Namun, penulis memang membatasi definisi kebudayaan secara mikro, yang selanjutnya dikonvensikan menjadi sebuah “pemanfaatan kesenian” sebagai alat diplomasi.
Sebagai sebuah literatur, buku yang diterbitkan Penerbit Ombak ini juga membatasi keluasan penerapan diplomasi kebudayaan, dengan hanya membicarakan penerapannya di negara-negara berkembang. Bahkan dari segi contoh, penulis hanya mengambil contoh konkrit yang dilakukan oleh pemerintah Indonesia, baik pada jaman Soekarno yang terkenal dengan politik mercusuar-nya, jaman Orde Baru, juga jaman pasca Orde Baru.
Pada masa Soekarno, salah satu wujud diplomasi kebudayaan adalah pembentukan Poros Jakarta-Peking, yang diantaranya bertujuan untuk menunjukkan kekuatan The New Emerging Forces (Nefos), dalam rangka melawan kekuatan lama alias Old Establish Forces (Oldefos).

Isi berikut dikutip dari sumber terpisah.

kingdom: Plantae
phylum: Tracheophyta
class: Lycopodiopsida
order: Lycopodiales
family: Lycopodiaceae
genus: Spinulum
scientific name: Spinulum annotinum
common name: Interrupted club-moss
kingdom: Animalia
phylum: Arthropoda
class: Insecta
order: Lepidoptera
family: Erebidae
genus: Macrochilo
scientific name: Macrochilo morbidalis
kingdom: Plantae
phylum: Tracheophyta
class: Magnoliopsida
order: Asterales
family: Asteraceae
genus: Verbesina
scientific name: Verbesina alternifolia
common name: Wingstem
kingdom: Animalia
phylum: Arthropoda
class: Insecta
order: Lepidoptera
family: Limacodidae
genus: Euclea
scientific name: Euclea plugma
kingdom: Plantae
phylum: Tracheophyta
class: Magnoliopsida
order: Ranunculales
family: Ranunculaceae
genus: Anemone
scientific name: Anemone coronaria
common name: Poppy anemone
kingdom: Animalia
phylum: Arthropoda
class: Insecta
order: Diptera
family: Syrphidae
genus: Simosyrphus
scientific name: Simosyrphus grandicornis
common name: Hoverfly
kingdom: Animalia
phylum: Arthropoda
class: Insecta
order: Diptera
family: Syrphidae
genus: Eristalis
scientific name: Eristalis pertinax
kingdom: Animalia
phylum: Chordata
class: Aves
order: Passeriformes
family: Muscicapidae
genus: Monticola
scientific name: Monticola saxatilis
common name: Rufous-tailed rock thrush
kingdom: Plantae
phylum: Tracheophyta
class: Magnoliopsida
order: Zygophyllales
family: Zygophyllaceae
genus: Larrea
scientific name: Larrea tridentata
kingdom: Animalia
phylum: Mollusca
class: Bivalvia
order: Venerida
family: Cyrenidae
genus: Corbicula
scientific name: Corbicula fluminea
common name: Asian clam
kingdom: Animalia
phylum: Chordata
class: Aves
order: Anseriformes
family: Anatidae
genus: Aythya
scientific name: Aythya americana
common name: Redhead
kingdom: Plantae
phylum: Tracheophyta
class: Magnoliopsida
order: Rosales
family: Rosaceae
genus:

Berawal dari ketidakpuasan akibat kelakuan negara adikuasa yang tidak pernah mengikutsertakan negara baru dalam proses pembuatan kebijakan internasional, maka Soekarno aktif membentuk badan-badan tandingan, seperti Ganefo, Conefo, termasuk perhelatan olahraga akbar Ganefo sebagai wujud persatuan anggota Nefos.
Pada masa Orba, pendirian TMII juga memiliki misi untuk menunjukkan citra agung Indonesia di mata dunia. Dengan tim andalan “Pelangi Nusantara TMII”, taman yang diresmikan tahun 1974 ini banyak membantu proses diplomasi Indonesia di manca negara.
Sementara pada masa pasca Orba, penyelenggaraan Lake Toba Summit di Sumatera Utara pada 10–12 Maret 2005 sangat membantu dalam menunjukkan sikap Indonesia terhadap masalah lingkungan dan pembangunan berkelanjutan, mengingat di dalamnya terjadi pertemuan gubernur se-dunia yang tergabung dalam Network of Regional Government for Sustainable Development (NRG4SD).
Sebagai wacana, buku ini merupakan ikhtiar yang harus dihargai dalam mengenalkan konsep diplomasi kebudayaan sebagai salah satu bentuk diplomasi handal di percaturan internasional. Lepas dari adanya kelemahan, seperti masih terlampau sedikitnya pembahasan teori diplomasi kebudayaan (72 halaman) dan justru didominasi contoh kasus (165 halaman), buku ini layak menjadi referensi dasar bagi mereka yang mendalami studi hubungan internasional dan bagi para peminat politik luar negeri.